__Work required__. Return the first line of the listing below and all the lines after it through the one containing "pinky pip: (82, 381)", exactly, without pictures.

__Extracted records__.
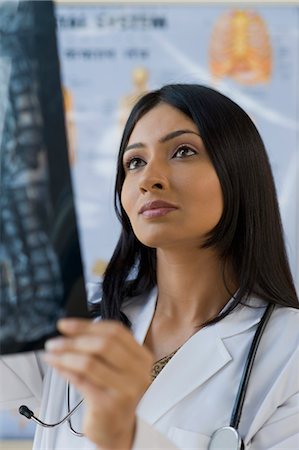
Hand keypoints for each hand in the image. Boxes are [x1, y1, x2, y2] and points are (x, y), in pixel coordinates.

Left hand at [44, 319, 152, 449]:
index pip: (115, 331)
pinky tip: (57, 366)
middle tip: (55, 341)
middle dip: (74, 340)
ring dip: (65, 355)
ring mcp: (125, 389)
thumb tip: (72, 331)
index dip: (87, 325)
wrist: (118, 429)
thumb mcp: (116, 367)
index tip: (66, 324)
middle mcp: (138, 372)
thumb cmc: (114, 394)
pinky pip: (82, 381)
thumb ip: (102, 348)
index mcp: (141, 357)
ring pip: (90, 362)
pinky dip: (65, 370)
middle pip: (104, 344)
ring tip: (51, 354)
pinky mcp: (109, 405)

__Response to the task__.
Hand keypoints for each hand in the image. Boxes are [x1, y1, x2, y2] and points are (x, y), in pixel coordinates.

Left hand at [44, 319, 152, 449]:
index pip: (115, 331)
pinky tip: (57, 366)
middle tip: (55, 341)
middle dip: (74, 340)
ring dip: (65, 355)
ring mcp: (125, 389)
thumb tip: (72, 331)
index dip: (87, 325)
wrist: (118, 429)
thumb mcp: (116, 367)
index tip: (66, 324)
middle mcp: (138, 372)
thumb cmc: (114, 394)
pinky pip: (82, 381)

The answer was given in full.